You smirked, tugging the blanket around yourself with a grin. “Not going anywhere”.
He turned at the door, hair still messy, shirt half inside-out, and whispered, “Hold that thought”. And then he disappeared down the hall toward the tiny voice that adored him more than anyone else in the world.
He padded down the hallway, his steps a little slower than usual. The long shift still weighing in his spine, and your warmth still lingering on him. But Ally’s voice had urgency in it, and when she called for him like that, well, it didn’t matter what else he was in the middle of. He was always going to answer.
He pushed gently on her bedroom door, finding her still sitting upright in bed, her nightlight casting a soft glow over her hair. “Hey”, he whispered, leaning on the frame. “What’s so important it couldn’t wait ‘til morning, squish?”.
She beamed at him, that gap-toothed grin that made his chest ache with love. “I forgot to tell you something”, she said seriously, like it was world-altering.
He stepped in, sitting on the edge of her bed like he had hundreds of times before. “Okay. I’m listening”.
She reached under her pillow and pulled out the wrinkled drawing she’d shown you earlier, the one with him in his police uniform, a bright red cape scrawled on his back in crayon, and the words DADDY, THE STRONGEST SUPERHERO written above his head in all caps. “I made it before my test”, she whispered. “But I didn’t want the teacher to keep it. It’s yours”.
Mark blinked. His fingers took the paper like it might disintegrate. “Ally…”.
“I wanted you to have it”, she added, a little shy now. “So if your head hurts again, you can look at it. And remember you already won”.
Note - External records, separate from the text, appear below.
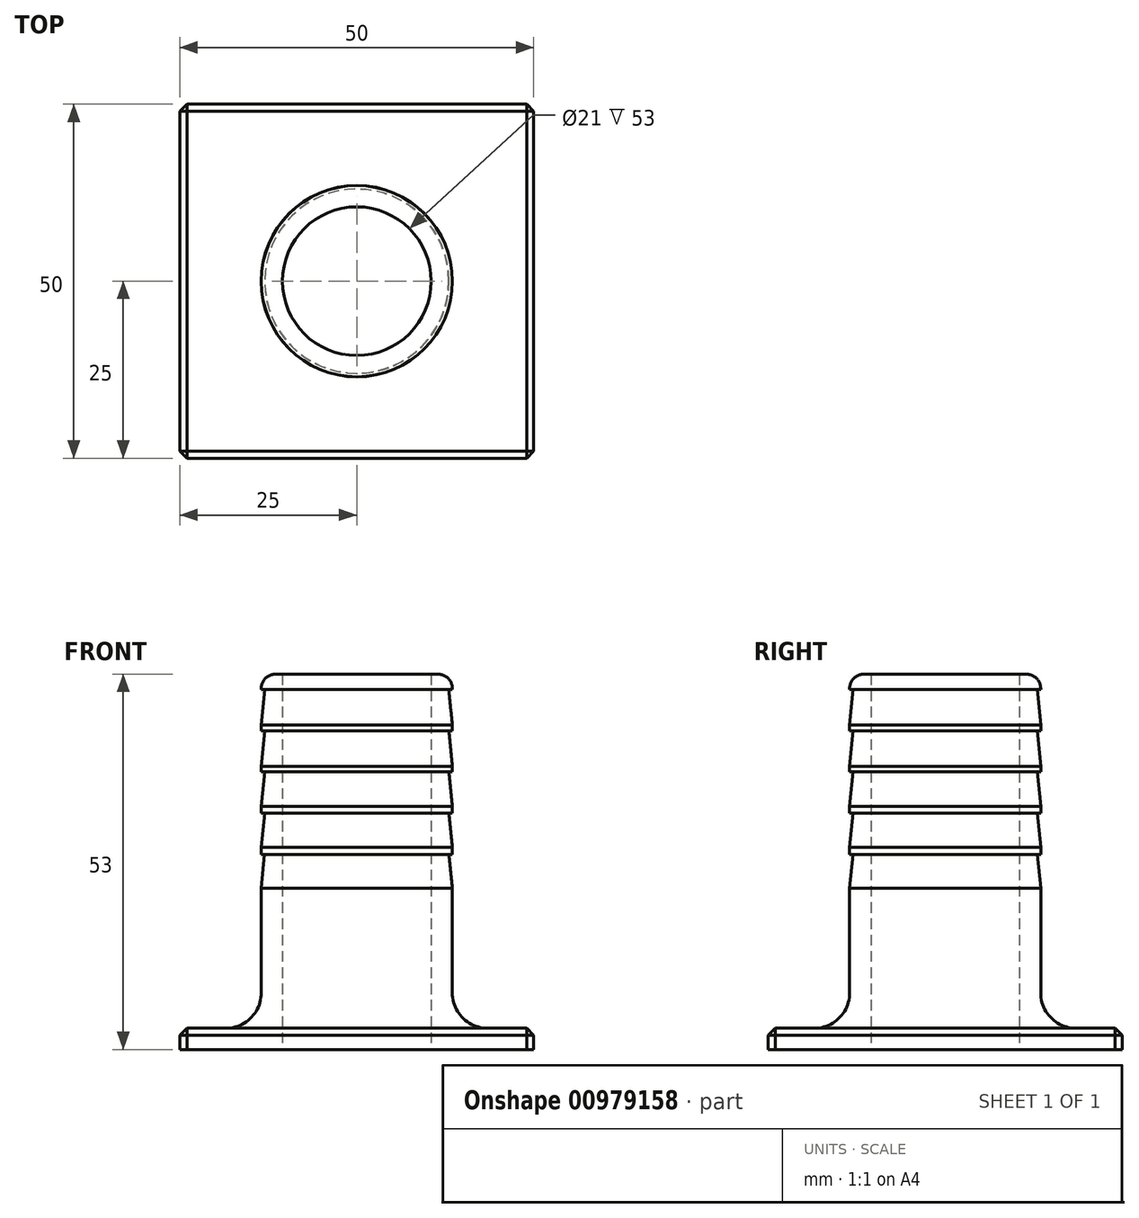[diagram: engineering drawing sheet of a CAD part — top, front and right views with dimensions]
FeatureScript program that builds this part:
annotation { "Feature Type Name" : "Feature", "Feature Type Description" : "" }
export const myFeature = defineFeature(function(context is Context, id is Id, definition is map)
    precondition{}
    {
        {
            var Q0;
            Q0=qCreatedBy(makeId("Top.planeOp"),FACE);
            var sketch = newSketch(context, id + "F0", { "sketchPlane" : qUnion([Q0])});
            skLineSegment(sketch, "E0.bottom", {"start": v(-25, 25) * mm, "end": v(25, 25) * mm});
            skLineSegment(sketch, "E0.top", {"start": v(-25, -25) * mm, "end": v(25, -25) * mm});
            skLineSegment(sketch, "E0.left", {"start": v(-25, 25) * mm, "end": v(-25, -25) * mm});
            skLineSegment(sketch, "E0.right", {"start": v(25, 25) * mm, "end": v(25, -25) * mm});
            skCircle(sketch, "E1", {"center": v(0, 0) * mm, "radius": 10.5 * mm});
            skSolve(sketch);
        }
        {
            var Q0;
            Q0=makeQuery(id+"F0.imprint","IMPRINT",FACE,{"disambiguationData":[TD([[makeQuery(id+"F0.imprint","IMPRINT",EDGE,{"derivedFrom":sQuery(id+"F0.wireOp",EDGE,"E0.bottom")}),-1.0]])]});
            extrude(context, id + "F1", {"entities" : qUnion([Q0]), "depth" : 3 * mm, "offsetDistance" : 25 * mm});
        }
        {
            var Q0;
            Q0=qCreatedBy(makeId("Front.planeOp"),FACE);
            var sketch = newSketch(context, id + "F2", { "sketchPlane" : qUnion([Q0])});
            skLineSegment(sketch, "E2.left", {"start": v(-10.5, 53) * mm, "end": v(-10.5, 3) * mm});
            skLineSegment(sketch, "E3.bottom", {"start": v(-10.5, 53) * mm, "end": v(-13.5, 53) * mm});
            skLineSegment(sketch, "E3.right", {"start": v(-13.5, 53) * mm, "end": v(-13.5, 50.84) * mm});
            skLineSegment(sketch, "E4.bottom", {"start": v(-13.5, 50.84) * mm, "end": v(-13, 50.84) * mm});
            skLineSegment(sketch, "E5", {"start": v(-13.5, 45.82) * mm, "end": v(-13, 50.84) * mm});
            skLineSegment(sketch, "E6.1.0.0", {"start": v(-13.5, 40) * mm, "end": v(-13, 45.02) * mm});
            skLineSegment(sketch, "E6.1.0.1", {"start": v(-13.5, 45.02) * mm, "end": v(-13, 45.02) * mm});
            skLineSegment(sketch, "E6.2.0.0", {"start": v(-13.51, 34.17) * mm, "end": v(-13.01, 39.2) * mm});
            skLineSegment(sketch, "E6.2.0.1", {"start": v(-13.51, 39.2) * mm, "end": v(-13.01, 39.2) * mm});
            skLineSegment(sketch, "E6.3.0.0", {"start": v(-13.5, 28.55) * mm, "end": v(-13.02, 33.37) * mm});
            skLineSegment(sketch, "E6.3.0.1", {"start": v(-13.52, 33.37) * mm, "end": v(-13.02, 33.37) * mm});
            skLineSegment(sketch, "E6.4.0.0", {"start": v(-13.53, 22.53) * mm, "end": v(-13.03, 27.55) * mm});
            skLineSegment(sketch, "E6.4.0.1", {"start": v(-13.5, 27.55) * mm, "end": v(-13.03, 27.55) * mm});
            skLineSegment(sketch, "E7.trimOffspring", {"start": v(-13.5, 34.3) * mm, "end": v(-13.5, 33.37) * mm});
            skLineSegment(sketch, "E8", {"start": v(-13.5, 45.82) * mm, "end": v(-13.5, 45.02) * mm});
            skLineSegment(sketch, "E9", {"start": v(-13.5, 40) * mm, "end": v(-13.51, 39.2) * mm});
            skLineSegment(sketch, "E10.trimOffspring", {"start": v(-13.5, 28.55) * mm, "end": v(-13.5, 27.55) * mm});
            skLineSegment(sketch, "E11.trimOffspring", {"start": v(-13.5, 22.8) * mm, "end": v(-13.5, 8) * mm});
            skLineSegment(sketch, "E12", {"start": v(0, 59.85) * mm, "end": v(0, -26.78) * mm});
            skPoint(sketch, "E13.visualSharp", {"position": v(-13.5, 3) * mm});
            skArc(sketch, "E13.filletArc", {"start": v(-18.5, 3) * mm, "mid": v(-14.96, 4.46) * mm, "end": v(-13.5, 8) * mm});
            skPoint(sketch, "E14.end.orphan", {"position": v(-21.5, 3) * mm});
            skLineSegment(sketch, "E15", {"start": v(-18.5, 3) * mm, "end": v(-10.5, 3) * mm});
            skSolve(sketch);
        }
        {
            var Q0;
            Q0 = qSketchRegion(id + "F2", true);
            var Q1;
            Q1=sQuery(id+"F2.wireOp",EDGE,"E12");
            revolve(context, id + "F3", {"operationType" : NewBodyOperationType.ADD, "surfaceOperationType" : NewSurfaceOperationType.NEW, "entities" : qUnion([Q0]), "axis" : qUnion([Q1]), "revolveType" : RevolveType.FULL});
        }
        {
            var Q0;
            Q0=makeQuery(id+"F3.opRevolve","SWEPT_EDGE",EDGE,{"disambiguationData":[OSD([sQuery(id+"F2.wireOp",EDGE,"E3.bottom"),sQuery(id+"F2.wireOp",EDGE,"E3.right")])]});
            fillet(context, id + "F4", {"entities" : qUnion([Q0]), "radius" : 2 * mm, "tangentPropagation" : true, "allowEdgeOverflow" : false});
        }
        {
            var Q0;
            Q0=makeQuery(id+"F1.opExtrude","CAP_EDGE",EDGE,{"disambiguationData":[OSD([sQuery(id+"F0.wireOp",EDGE,"E0.left")])],"isStart":false});
            var Q1;
            Q1=makeQuery(id+"F1.opExtrude","CAP_EDGE",EDGE,{"disambiguationData":[OSD([sQuery(id+"F0.wireOp",EDGE,"E0.top")])],"isStart":false});
            var Q2;
            Q2=makeQuery(id+"F1.opExtrude","CAP_EDGE",EDGE,{"disambiguationData":[OSD([sQuery(id+"F0.wireOp",EDGE,"E0.right")])],"isStart":false});
            var Q3;
            Q3=makeQuery(id+"F1.opExtrude","CAP_EDGE",EDGE,{"disambiguationData":[OSD([sQuery(id+"F0.wireOp",EDGE,"E0.bottom")])],"isStart":false});
            var Q4;
            Q4=makeQuery(id+"F1.opExtrude","SWEPT_EDGE",EDGE,{"disambiguationData":[OSD([sQuery(id+"F0.wireOp",EDGE,"E0.top"),sQuery(id+"F0.wireOp",EDGE,"E0.left")])]});
            var Q5;
            Q5=makeQuery(id+"F1.opExtrude","SWEPT_EDGE",EDGE,{"disambiguationData":[OSD([sQuery(id+"F0.wireOp",EDGE,"E0.top"),sQuery(id+"F0.wireOp",EDGE,"E0.right")])]});
            var Q6;
            Q6=makeQuery(id+"F1.opExtrude","SWEPT_EDGE",EDGE,{"disambiguationData":[OSD([sQuery(id+"F0.wireOp",EDGE,"E0.bottom"),sQuery(id+"F0.wireOp",EDGE,"E0.right")])]});
            var Q7;
            Q7=makeQuery(id+"F1.opExtrude","SWEPT_EDGE",EDGE,{"disambiguationData":[OSD([sQuery(id+"F0.wireOp",EDGE,"E0.bottom"),sQuery(id+"F0.wireOp",EDGE,"E0.left")])]});
            chamfer(context, id + "F5", {"entities" : qUnion([Q0, Q1, Q2, Q3, Q4, Q5, Q6, Q7]), "width" : 1 * mm, "tangentPropagation" : true});
        }
    });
He didn’t speak right away. Couldn’t. Because damn it, his daughter, seven, wide-eyed, and full of more grace than most grown-ups, had just handed him a piece of paper and somehow cracked open every shield he’d built since the day the doctor told him he had a ticking clock in his brain. He looked at her. “You’re kind of amazing, you know that?”.
She gave a sleepy shrug. “I’m just your kid”.
Mark smiled. That did him in. He leaned down and kissed her forehead, then rested his against hers for a moment. “You are the best part of me”.
“You and Mommy made me”, she said matter-of-factly. “So I’m both the best parts”.
That got a real laugh from him, soft and stunned and utterly full. “Go to sleep, smart mouth”.
“Okay”, she said, already snuggling deeper into her blanket. “But keep it close, okay? In case you forget”.
“I will”, he promised.
He carried that drawing back with him, gently folded in his hand, a reminder of everything he fought through to still be standing. To still be Dad.
And when he came back into your room, that same grin tugging at his mouth and his shoulders a little lighter, he held it up like a trophy.
“She drew me with a cape”, he said.
“Well”, you whispered, “you kinda earned it”.